American basketball player and coach (1890–1971)

Laurence Wild (May 1, 1890 – May 26, 1971) was a United States Navy Captain, college basketball player and coach, and the governor of American Samoa from August 8, 1940, to June 5, 1942. Wild was born in Wilber, Nebraska, and lived in the 4th Congressional District of Nebraska for much of his adult life. He graduated from the United States Naval Academy in 1913; while there he played for the Navy Midshipmen basketball team, and was named a 1913 NCAA Basketball All-American. He returned as head coach of the team for one year (1913–14), coaching for ten games and winning all of them.

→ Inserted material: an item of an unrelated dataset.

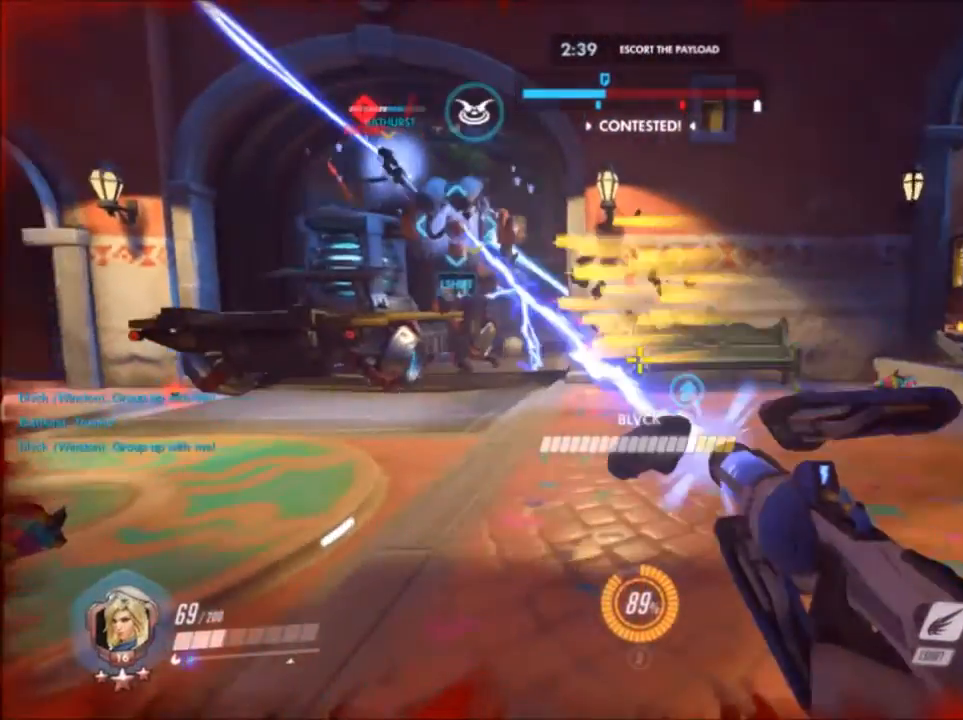
Gameplay with keyboard and mouse; each line is a JSON object with the keys and mouse buttons held at the frame after it. "events" lists presses ("down") and releases ("up") of "1", "2", "3", "4", "5", "a", "alt", "c", "ctrl", "d", "e", "f", "g", "q", "r", "s", "shift", "space", "t", "tab", "v", "w", "x", "z", "mouse_left", "mouse_wheel", "mouse_right", "mouse_mb4" and "mouse_mb5" between this image and that frame as [ms after this image, input, new state], when the widget could be followed in between. "mouse_left", "mouse_wheel", "mouse_right", "mouse_mb4", "mouse_mb5" = the "left", "wheel", "right", "mb4", "mb5" buttons of the "mouse" list. No other keys are recorded. "wheel" means that the mouse wheel is clicked or scrolled. Not read: mouse_move.
{"keys": ["d", "w"], "mouse": []}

While a Lieutenant Commander, Wild served as a communications officer for Submarine Squadron 11. President of the United States Franklin Roosevelt recommended Wild for the rank of captain in 1939.

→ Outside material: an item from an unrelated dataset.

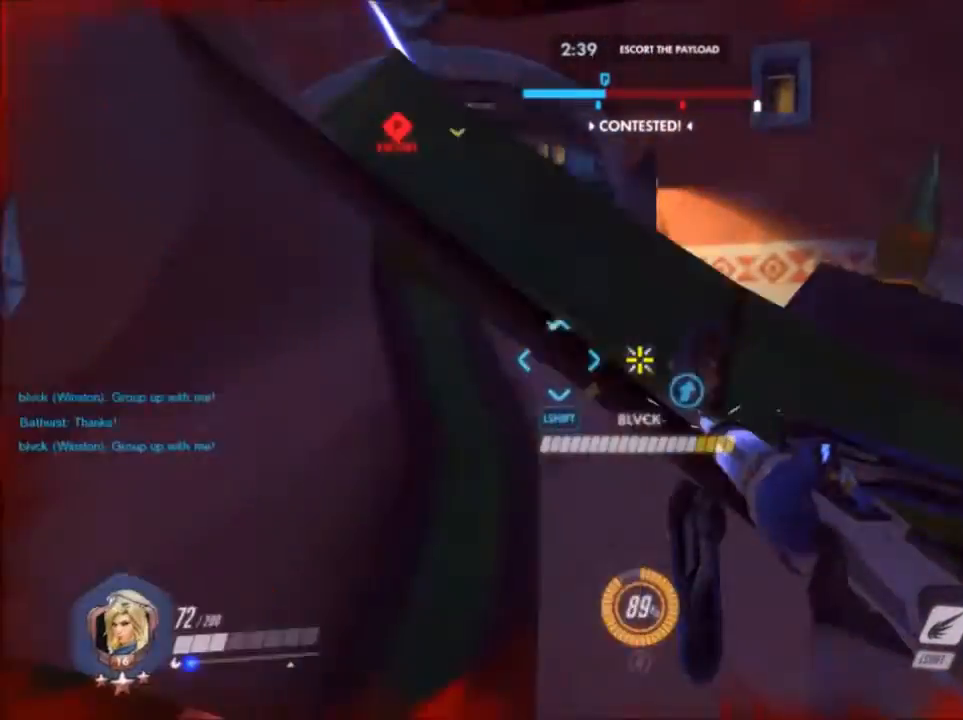
{"keys": ["d", "w"], "mouse": []}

During his governorship, a more complicated political structure arose in American Samoa when Brigadier General Henry Louis Larsen of the United States Marine Corps became Military Governor and Island Commander of Tutuila. Though Larsen outranked him and commanded the military on the island, Wild held the senior position, and ultimately maintained control over the administration of all the islands in American Samoa. On March 13, 1941, Wild ordered the construction of an airfield on the main island.

Governor Wild was the first wartime governor of American Samoa. Under his administration, preparations for the defense of Tutuila, particularly Pago Pago, commenced. On January 5, 1942, the U.S. Navy began mining the approaches to Pago Pago. Wild recommended to the Chief of Naval Operations the establishment of an insular native force distinct from the Fitafita Guard. This led to the creation of a force that later became the First Samoan Battalion, U.S. Marine Corps Reserve.

He died in Coronado, California on May 26, 1971.